Vu la requête sommaire et le mémoire complémentaire, enregistrés au secrétariat du Contentieux du Conseil d'Etat les 26 décembre 1989 et 20 avril 1990, présentés pour la commune de Fauillet (Lot-et-Garonne), représentée par son maire en exercice ; la commune de Fauillet demande au Conseil d'Etat :
1°) d'annuler le jugement du 17 octobre 1989 par lequel le tribunal administratif de Bordeaux a rejeté sa demande dirigée contre l'arrêté du 2 mai 1988 du préfet du Lot-et-Garonne, portant modification des limites territoriales de la commune requérante et de la commune de Tonneins et fixant les conditions patrimoniales et financières de cette modification ;
2°) d'annuler pour excès de pouvoir cet arrêté ;
Vu les autres pièces du dossier ;
Vu le code des communes et notamment ses articles R.112-19 et R.112-20 ;
Vu le code des tribunaux administratifs et des cours administratives d'appel ;
Vu l'ordonnance n° 45-1708 du 31 juillet 1945, le décret n° 53-934 du 30 septembre 1953 et la loi n° 87-1127 du 31 décembre 1987 ;
Après avoir entendu en audience publique :
- le rapport de M. Gervasoni, Auditeur,
- les observations de la S.C.P. Waquet, Farge, Hazan, avocat de la commune de Fauillet,
- les conclusions de M. Toutée, Commissaire du gouvernement ;
Considérant qu'aux termes de l'article R.112-19 du code des communes : "Les modifications aux limites territoriales des communes et le transfert de chefs-lieux sont décidées après enquête dans les communes intéressées sur le projet lui-même et sur ses conditions. Le commissaire de la République prescrit cette enquête lorsqu'il a été saisi d'une demande à cet effet soit par le conseil municipal de l'une des communes, soit par le tiers des électeurs inscrits de la commune ou de la portion de territoire en question.

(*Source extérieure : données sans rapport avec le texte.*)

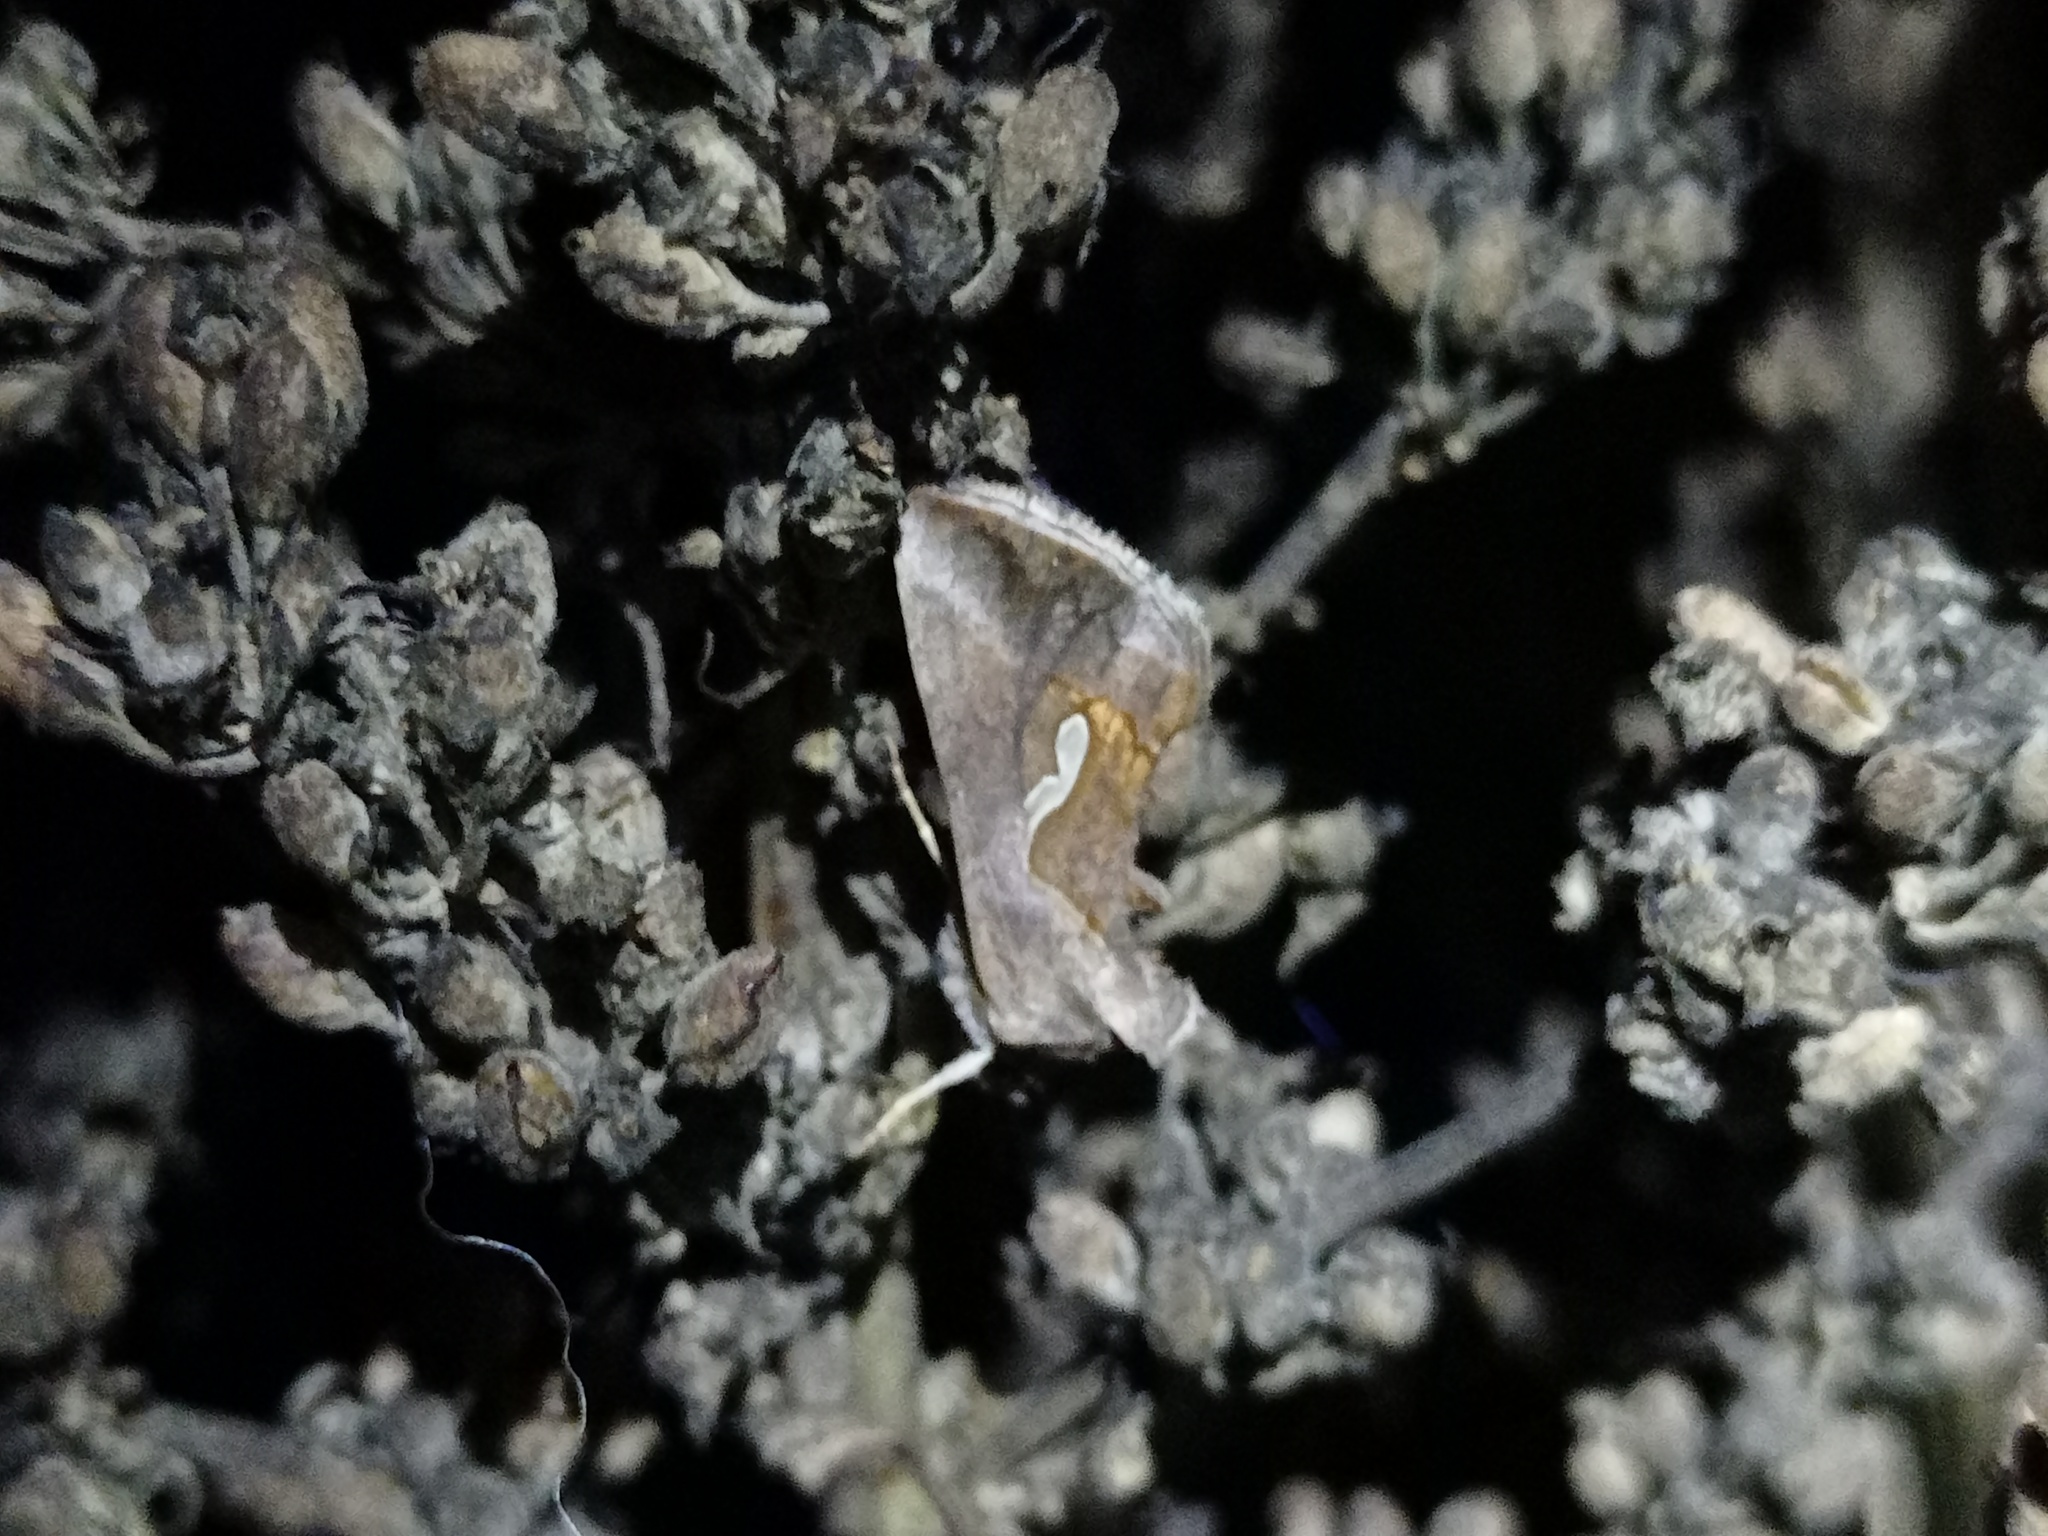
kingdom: Animalia
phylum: Arthropoda
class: Insecta
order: Lepidoptera
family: Noctuidae
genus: Macdunnoughia
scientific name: Macdunnoughia confusa
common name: Dewick's plusia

Il peut aussi l'ordonner d'office (...)" ;
Considérant que par une délibération de son conseil municipal en date du 23 octobre 1987, la commune de Tonneins a demandé au préfet du Lot-et-Garonne de prescrire l'enquête prévue par l'article R.112-19 précité, aux fins que soit prononcé le rattachement à son territoire des zones industrielles de Suriray et de Guillaume-Mon-Amy, sises sur le territoire de la commune voisine de Fauillet à laquelle elle avait été associée du 1er janvier 1973 au 15 septembre 1987 ; que l'enquête ayant eu lieu du 16 novembre 1987 au 7 décembre 1987 dans les deux communes, le commissaire-enquêteur a émis un avis favorable au rattachement à Tonneins des deux zones insdustrielles susmentionnées ;
Considérant, en premier lieu, que la circonstance que le maire de Tonneins ait remis au commissaire-enquêteur une urne contenant un grand nombre de pétitions recueillies auprès d'habitants de la commune favorables au projet n'a pas été de nature à entacher l'enquête d'irrégularité ; qu'il ne ressort pas des pièces du dossier que le commissaire-enquêteur ait manqué d'impartialité ou se soit fondé, pour émettre son avis, sur des informations inexactes ;
Considérant, en deuxième lieu, que si le projet soumis à l'enquête prévoyait le rattachement à Tonneins des deux zones industrielles situées sur le territoire de Fauillet, alors que le préfet a prononcé le rattachement à Tonneins d'une seule de ces deux zones, cette modification du projet initial n'est pas, dans les circonstances de l'espèce et eu égard notamment à la superficie respective des terrains concernés, de nature à entacher d'illégalité l'acte attaqué ;
Considérant, en troisième lieu, que si l'article R.112-28 du code des communes dispose que : "Les actes qui prononcent les fusions ou les distractions de communes en déterminent toutes les conditions autres que celles qui sont mentionnées aux articles R.112-25 à R.112-27", ces dispositions n'obligent pas le préfet, compétent pour prononcer la modification des limites territoriales des communes, à en fixer toutes les modalités dans un seul arrêté ; qu'il suit de là qu'en renvoyant, par l'article 7 de l'arrêté attaqué, le règlement de certaines des conditions financières et patrimoniales résultant du rattachement à Tonneins de la zone de Suriray à une convention entre les deux communes entérinée par arrêté préfectoral, le préfet n'a pas méconnu sa compétence ni violé l'article R.112-28 précité ;
Considérant enfin qu'il ne ressort pas des pièces du dossier que l'arrêté attaqué soit fondé sur des faits matériellement inexacts ; que, compte tenu des conditions dans lesquelles les deux zones industrielles avaient été créées sur le territoire de la commune de Fauillet à l'époque où elle était fusionnée avec la commune de Tonneins et eu égard à la nécessité de favoriser le développement économique de Tonneins et de limiter l'endettement de Fauillet, il ne résulte pas de l'instruction que le préfet du Lot-et-Garonne ait commis une erreur manifeste d'appréciation en décidant le rattachement à la commune de Tonneins de la zone industrielle de Suriray ;
Considérant qu'il résulte de tout ce qui précède que la commune de Fauillet n'est pas fondée à soutenir que c'est à tort que, par le jugement attaqué, le tribunal administratif de Bordeaux a rejeté sa demande tendant à l'annulation de l'arrêté du 2 mai 1988 du préfet du Lot-et-Garonne ;
Article 1er : La requête de la commune de Fauillet est rejetée.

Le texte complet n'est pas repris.